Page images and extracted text
================

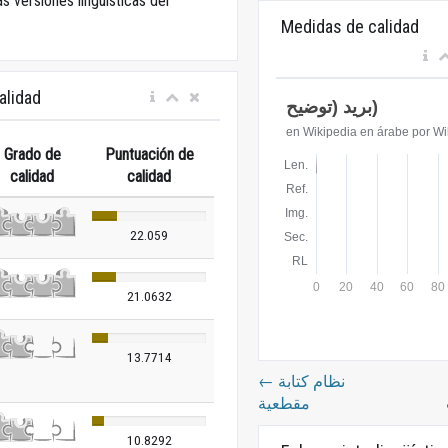
as versiones lingüísticas del
Medidas de calidad
alidad
Grado de
Puntuación de
calidad
calidad
22.059
21.0632
13.7714
←
نظام كتابة
مقطعية
10.8292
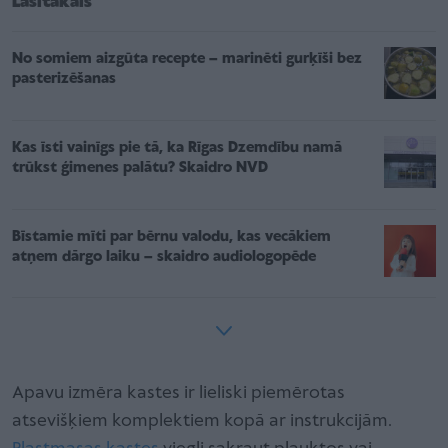
Lasītākais
No somiem aizgūta recepte – marinēti gurķīši bez
pasterizēšanas
Kas īsti vainīgs pie tā, ka Rīgas Dzemdību namā
trūkst ģimenes palātu? Skaidro NVD
Bīstamie mīti par bērnu valodu, kas vecākiem
atņem dārgo laiku – skaidro audiologopēde
Apavu izmēra kastes ir lieliski piemērotas
atsevišķiem komplektiem kopā ar instrukcijām.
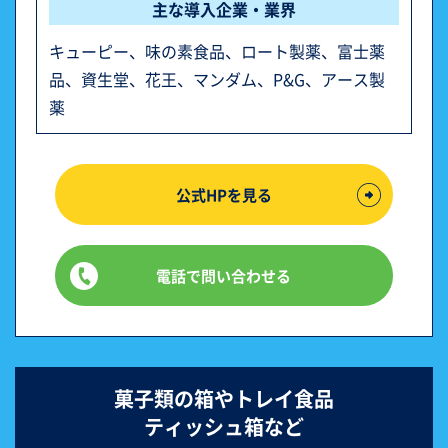
主な導入企業・業界
キューピー、味の素食品、ロート製薬、富士薬
品、資生堂、花王、マンダム、P&G、アース製
薬
公式HPを見る
電話で問い合わせる
菓子類の箱やトレイ食品
ティッシュ箱など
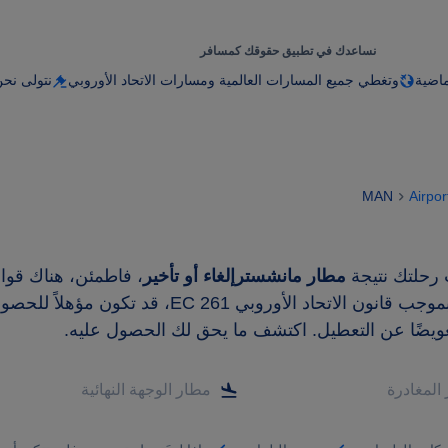
نساعدك في تطبيق حقوقك كمسافر
ماضية
وتغطي جميع المسارات العالمية ومسارات الاتحاد الأوروبي
نتولى نحن
MAN
Airpor
 رحلتك نتيجة
مطار مانشسترإلغاء أو تأخير
، فاطمئن، هناك قوا
ون الاتحاد الأوروبي EC 261، قد تكون مؤهلاً للحصول
عويضًا عن التعطيل. اكتشف ما يحق لك الحصول عليه.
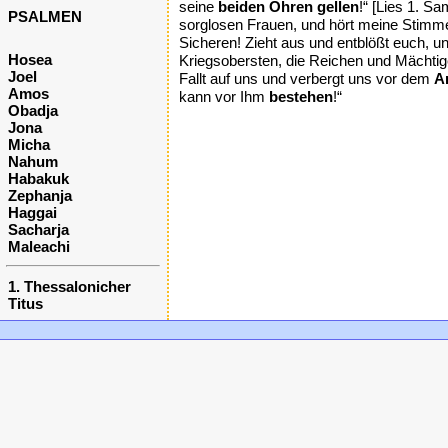
seine
beiden Ohren gellen
!“ [Lies 1. S
PSALMEN
sorglosen Frauen, und hört meine Stimme. 
Sicheren! Zieht aus und entblößt euch, u
Hosea
Kriegsobersten, die Reichen und Mächtige
Joel
Fallt auf uns und verbergt uns vor dem
A
Amos
kann vor Ihm
bestehen
!“
Obadja
Jona
Micha
Nahum
Habakuk
Zephanja
Haggai
Sacharja
Maleachi
1. Thessalonicher
Titus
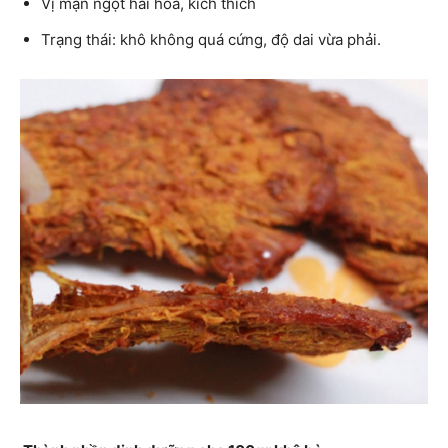
Vị mặn ngọt hài hòa, kích thích
Trạng thái: khô không quá cứng, độ dai vừa phải.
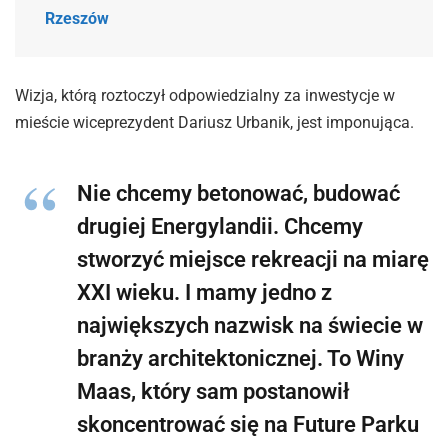
Rzeszów
Wizja, którą roztoczył odpowiedzialny za inwestycje w
mieście wiceprezydent Dariusz Urbanik, jest imponująca.
Nie chcemy betonować, budować
drugiej Energylandii. Chcemy
stworzyć miejsce rekreacji na miarę
XXI wieku. I mamy jedno z
największych nazwisk na świecie w
branży architektonicznej. To Winy
Maas, który sam postanowił
skoncentrować się na Future Parku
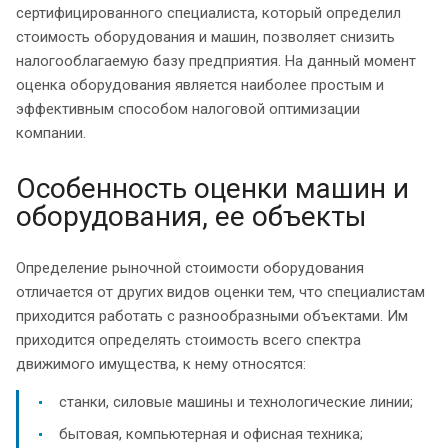
сертифицированного специалиста, который определил
стоимость оборудования и машин, позволяет снизить
налогооблагаемую базу предприятия. На данный момент
оценка оборудования является наиболее простым и
эффективным способом налоговой оптимизации
компании.
Особенность оценки машин и
оборудования, ее объекты
Определение рыночной стоимости оборудования
отличается от других видов оценки тем, что специалистам
приходится работать с разнообразными объектами. Им
приходится определять стоимость всего спектра
движимого имущества, к нему относятся:
станки, силовые машины и технологические линии;
бытовая, компьютерная и офисная техника;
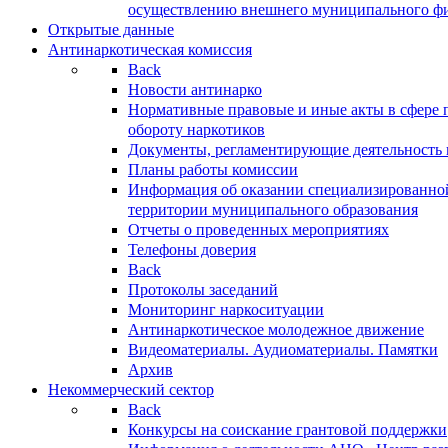
осуществлению внешнего муниципального фин
Открытые данные
Антинаркотическая комиссия
Back
Новости антинарко
Нормативные правовые и иные акты в сфере 
обороту наркотиков
Документы, регламентирующие деятельность
Планы работы комиссии
Информация об оказании специализированно
территории муниципального образования
Отчеты о проведенных мероприятиях
Телефоны доверия
Back
Протоколы заседаний
Мониторинг наркоситуации
Антинаркотическое молодежное движение
Видеоматериалы. Аудиоматериалы. Памятки
Архив
Некоммерческий сектор
Back
Конкурсы на соискание грантовой поддержки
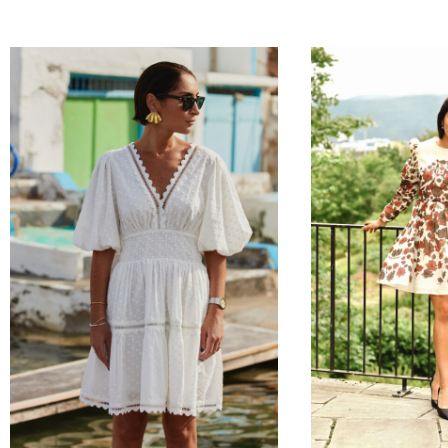
PRIS
PR
VAR:
ER
KR4
KR
299.50.
149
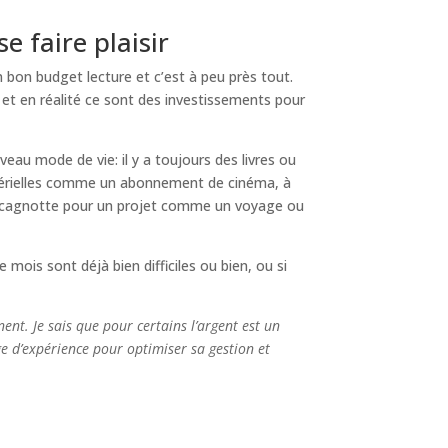
 faire plaisir
n bon budget lecture et c’est à peu près tout.
et en réalité ce sont des investissements pour
eau mode de vie: il y a toujours des livres ou
matérielles comme un abonnement de cinéma, à
ne cagnotte pour un projet comme un voyage ou
e mois sont déjà bien difficiles ou bien, ou si
ent. Je sais que pour certains l’argent est un
age d’expérience pour optimiser sa gestion et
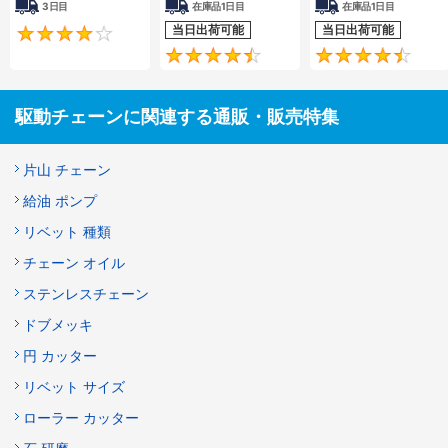
3日目
在庫品1日目
在庫品1日目
当日出荷可能
当日出荷可能
4.2
4.5
駆動チェーンに関連する通販・販売特集
片山 チェーン
給油 ポンプ
リベット 種類
チェーン オイル
ステンレスチェーン
ドブメッキ
円 カッター
リベット サイズ
ローラー カッター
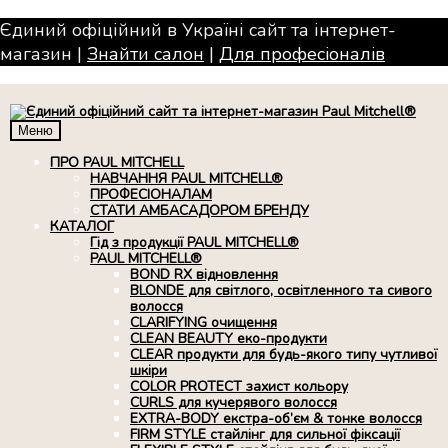
Єдиний офіційний в Україні сайт та інтернет-
магазин |
Знайти салон
|
Для професiоналiв
Меню
ПРО PAUL MITCHELL
НАВЧАННЯ PAUL MITCHELL®
ПРОФЕСІОНАЛАМ
СТАТИ АМБАСАДОРОМ БРЕНДУ
КАТАЛОГ
Гід з продукції PAUL MITCHELL®
PAUL MITCHELL®
BOND RX вiдновлення
BLONDE для світлого, освітленного та сивого
волосся
CLARIFYING очищення
CLEAN BEAUTY еко-продукти
CLEAR продукти для будь-якого типу чутливої
шкіри
COLOR PROTECT захист кольору
CURLS для кучерявого волосся
EXTRA-BODY екстра-об’єм & тонке волосся
FIRM STYLE стайлінг для сильної фіксації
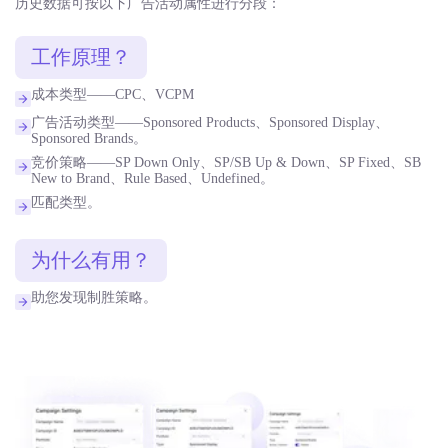
历史数据可按以下广告活动属性进行分段：
工作原理？
成本类型——CPC、VCPM
广告活动类型——Sponsored Products、Sponsored Display、
Sponsored Brands。
竞价策略——SP Down Only、SP/SB Up & Down、SP Fixed、SB
New to Brand、Rule Based、Undefined。
匹配类型。
为什么有用？
助您发现制胜策略。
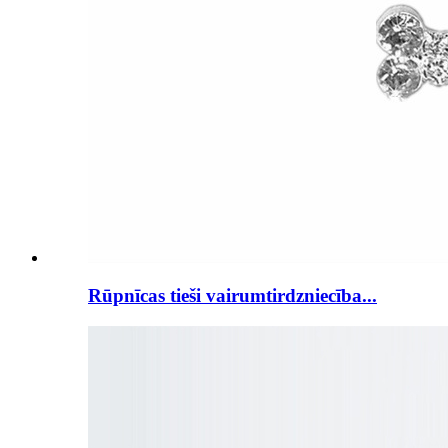
Rūpnīcas tieši vairumtirdzniecība...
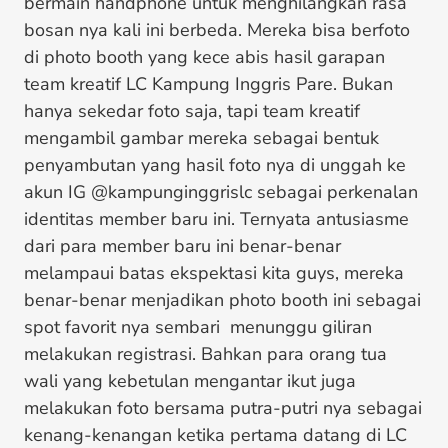
bermain handphone untuk menghilangkan rasa
bosan nya kali ini berbeda. Mereka bisa berfoto
di photo booth yang kece abis hasil garapan
team kreatif LC Kampung Inggris Pare. Bukan
hanya sekedar foto saja, tapi team kreatif
mengambil gambar mereka sebagai bentuk
penyambutan yang hasil foto nya di unggah ke
akun IG @kampunginggrislc sebagai perkenalan
identitas member baru ini. Ternyata antusiasme
dari para member baru ini benar-benar
melampaui batas ekspektasi kita guys, mereka
benar-benar menjadikan photo booth ini sebagai
spot favorit nya sembari menunggu giliran
melakukan registrasi. Bahkan para orang tua
wali yang kebetulan mengantar ikut juga
melakukan foto bersama putra-putri nya sebagai
kenang-kenangan ketika pertama datang di LC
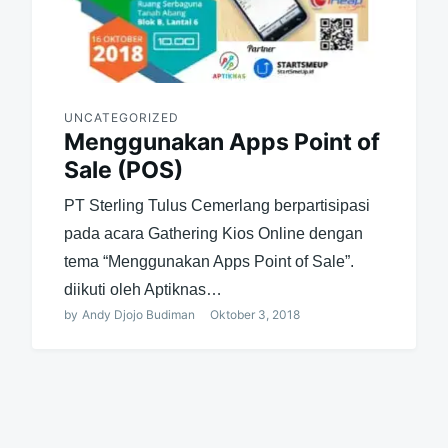
UNCATEGORIZED
Menggunakan Apps Point of
Sale (POS)
PT Sterling Tulus Cemerlang berpartisipasi
pada acara Gathering Kios Online dengan
tema “Menggunakan Apps Point of Sale”.
diikuti oleh Aptiknas…
by
Andy Djojo Budiman
Oktober 3, 2018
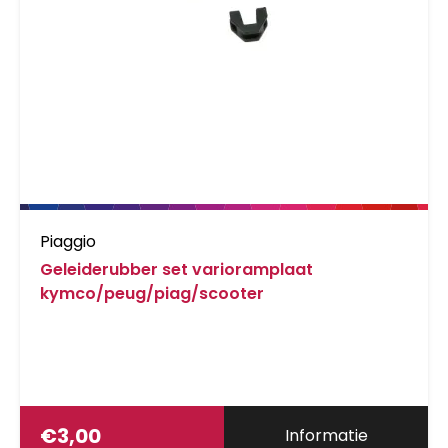
Piaggio
Geleiderubber set varioramplaat
kymco/peug/piag/scooter
€
3,00
Informatie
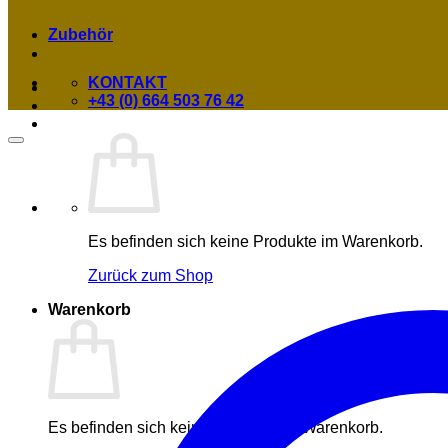
Zubehör
KONTAKT
+43 (0) 664 503 76 42
Es befinden sich keine Produkte im Warenkorb.
Zurück zum Shop
Warenkorb
Es befinden sich keine Produkte im Warenkorb.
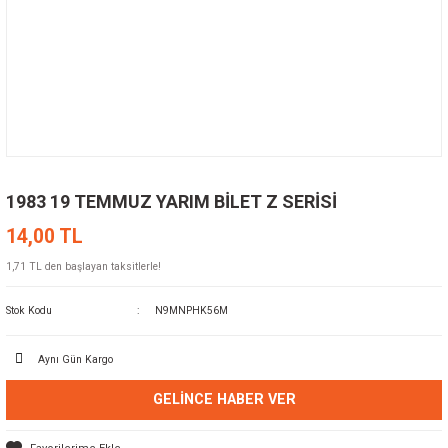
1983 19 TEMMUZ YARIM BİLET Z SERİSİ
14,00 TL
1,71 TL den başlayan taksitlerle!
Stok Kodu
N9MNPHK56M
Aynı Gün Kargo
GELINCE HABER VER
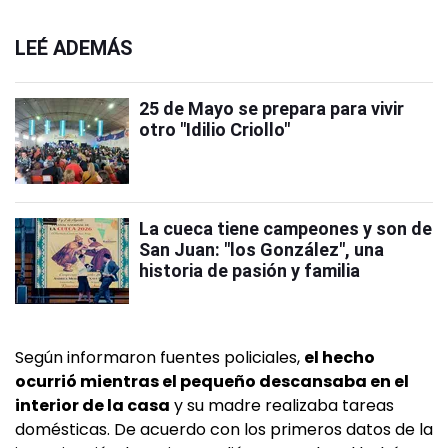
LEÉ ADEMÁS
25 de Mayo se prepara para vivir
otro "Idilio Criollo"
La cueca tiene campeones y son de
San Juan: "los González", una
historia de pasión y familia
Según informaron fuentes policiales,
el hecho
ocurrió mientras el pequeño descansaba en el
interior de la casa
y su madre realizaba tareas
domésticas. De acuerdo con los primeros datos de la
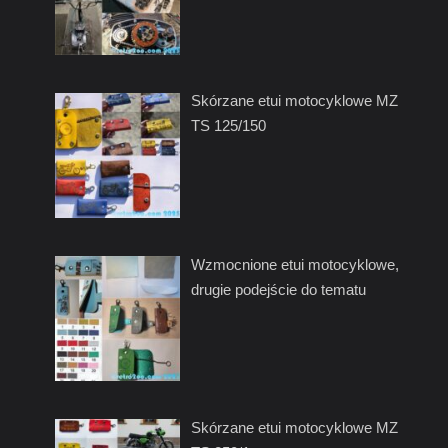
Skórzane etui motocyklowe MZ
TS 125/150
Wzmocnione etui motocyklowe,
drugie podejście do tematu
Skórzane etui motocyklowe MZ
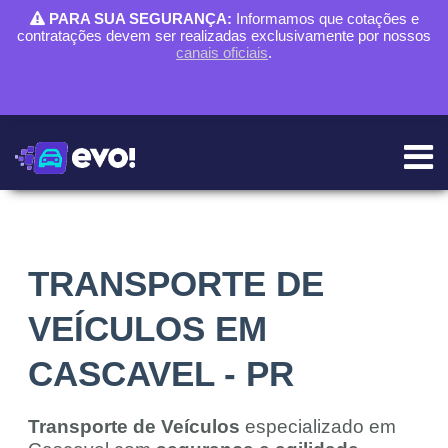
PARA SUA SEGURANÇA:
Informamos que cotações e
contratações devem ser realizadas exclusivamente por nossos
canais oficiais
.
TRANSPORTE DE
VEÍCULOS EM
CASCAVEL - PR
Transporte de Veículos
especializado em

================

Check each line above for the word "стоимость" and copy every line that has it.

● **Exercise answer**
стоимость оборудования и машин, позволяет снизить
приходится определять стоимость всего спектра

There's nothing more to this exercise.